**Stored data entries:**
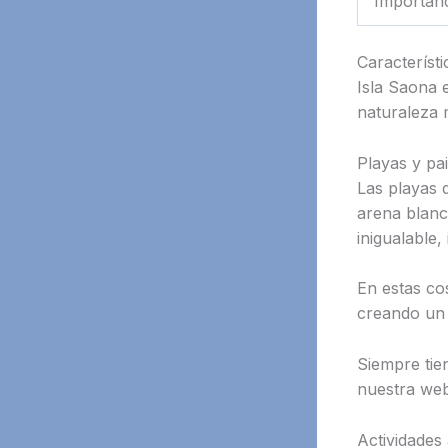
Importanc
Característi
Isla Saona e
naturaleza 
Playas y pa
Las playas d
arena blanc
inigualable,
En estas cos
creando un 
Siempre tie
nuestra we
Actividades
...
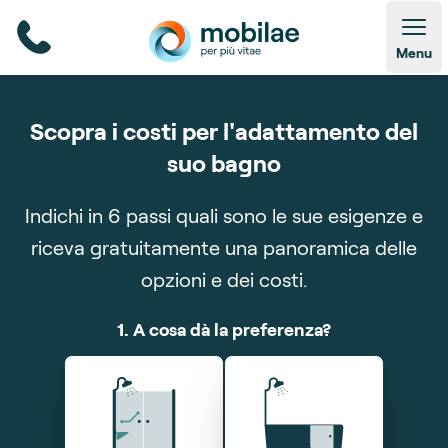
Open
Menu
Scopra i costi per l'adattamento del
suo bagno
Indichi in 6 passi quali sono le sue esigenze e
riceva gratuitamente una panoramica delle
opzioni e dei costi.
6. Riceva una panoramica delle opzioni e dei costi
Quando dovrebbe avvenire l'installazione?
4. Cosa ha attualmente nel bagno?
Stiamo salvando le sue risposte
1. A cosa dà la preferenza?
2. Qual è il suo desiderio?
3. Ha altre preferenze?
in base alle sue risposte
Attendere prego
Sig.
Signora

**INSTRUCTIONS FOR THE TASK:** Filter on the word "bagno": copy each matching line from the entries above.

**SOLUTION FOR THIS EXERCISE:**
suo bagno
4. Cosa ha attualmente nel bagno?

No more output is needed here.